Dante - La Divine Comédie

Nous n'avons jamais eu l'occasion de nous rencontrer ni d'échanger, mais merci pour un jour vos mots bien au chaud transmis par Jo.
See you soon Allen.

Je ne l'ai pas connu personnellement.

Il n'a pas été mon maître et je n'ai pas travaillé avec lui.

Je suis moi même une immigrée de la Mitteleuropa vers l'Ouest européen. Le Mur de Berlin, le Kishinev de mes aïeuls et un ami roumain m'ont fait rencontrer son fils, Jonathan, à Paris, à l'Institut Culturel Roumain. Bien plus tard, j'ai découvert sur Internet les Chelmaxioms. J'ai pensé à mon maître, Tobie Nathan, à la chance et à la joie d'avoir eu un maître. Chelmaxioms...

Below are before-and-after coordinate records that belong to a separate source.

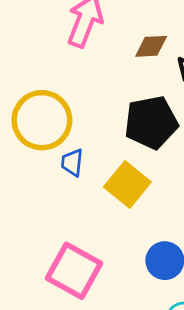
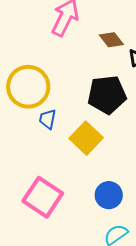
brown diamond: (151, 46) -> (111, 40), turned 50

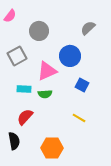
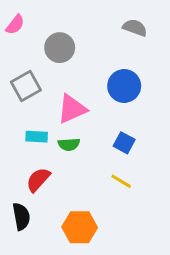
gray semicircle: (88, 28) -> (135, 28), moved, turned 63
blue circle: (70, 56) -> (124, 86), moved
blue square: (82, 85) -> (124, 143), moved

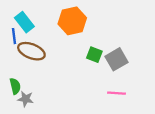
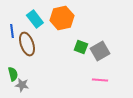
cyan rectangle: (24, 22) -> (35, 19), moved
brown ellipse: (31, 51) -> (27, 44), turned 50

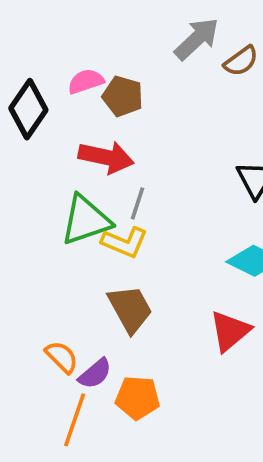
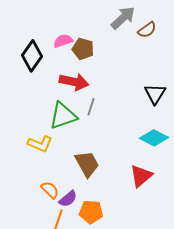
yellow L-shape: (125, 242) -> (40, 144), moved

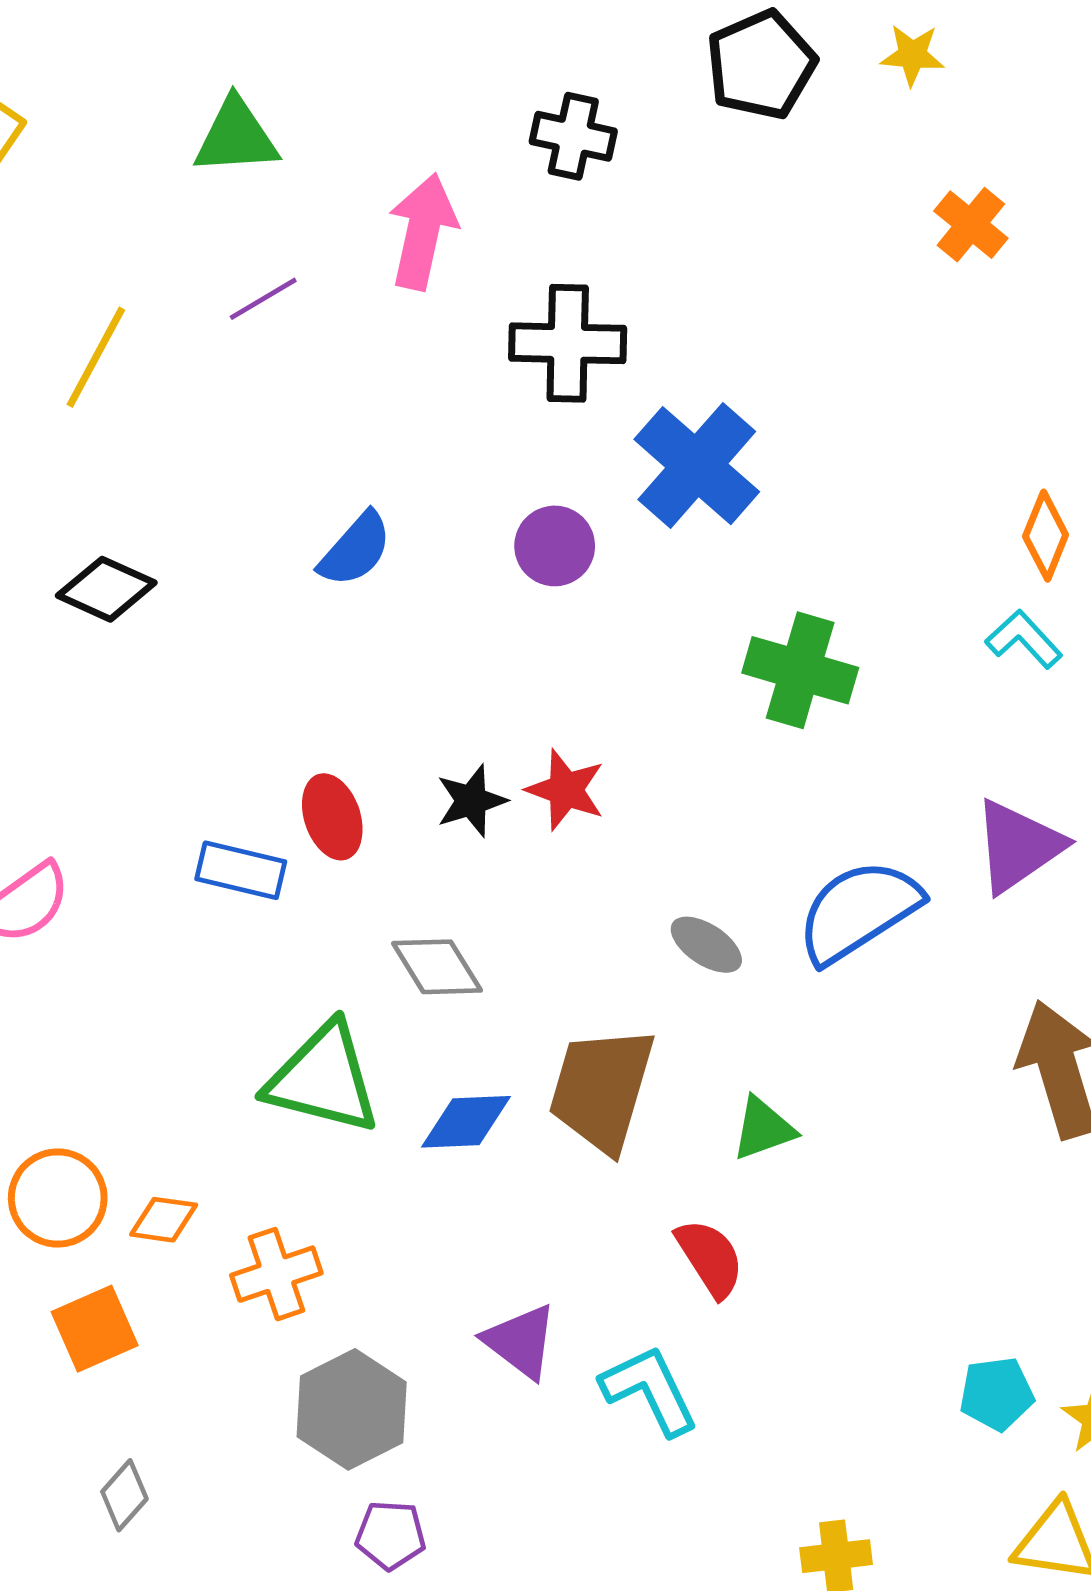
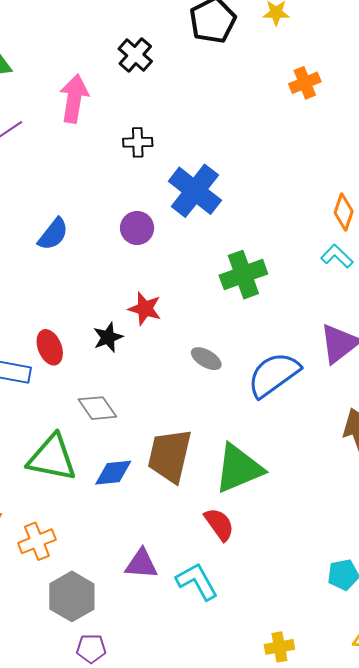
black cross: (573, 136) -> (135, 55), turned 32
orange cross: (971, 225) -> (305, 83), turned 32
black cross: (568, 343) -> (138, 142), size x0.6
green cross: (800, 670) -> (243, 275), turned -33
red star: (566, 790) -> (145, 309), moved
gray ellipse: (706, 945) -> (206, 359), moved
green triangle: (763, 1129) -> (239, 469), size x1.8
purple triangle: (521, 1341) -> (141, 564), turned -30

I studied with Prof. Mandelbaum at CUNY in 1966. In addition to being charming and erudite, he was very much interested in his students. He invited us to his apartment on Madison Ave. to drink tea and read Dante in Italian once a week; it was one of my best graduate school experiences. Dante was clearly a family project, as I remember that Jonathan compiled a directory to all the popes that appear in the Commedia.

My Dear Granpa, I will miss you so much. You were a unique, funny, warm, intelligent, and very special person to me. Only great memories from as far as I can remember.

So terribly sad to read this news. My sympathies to the family. My father and Allen Mandelbaum went to Yeshiva together. I remember him as a man of great intelligence, erudition, style, wit and kindness. A great loss.

It was an honor to work with Allen and get to know him. He was a special man who will always hold a place in my heart.

It was a true honor for me to be able to work with and get to know Allen. He will always hold a special place in my heart.

What a magnificent life. May his memory be a blessing.

I just received the sad news of Allen's death. He was my teacher in so many ways. I took three courses with him and audited more. He chaired my orals committee. His elegance and erudition were part of his pedagogy. I shall remember him fondly and well.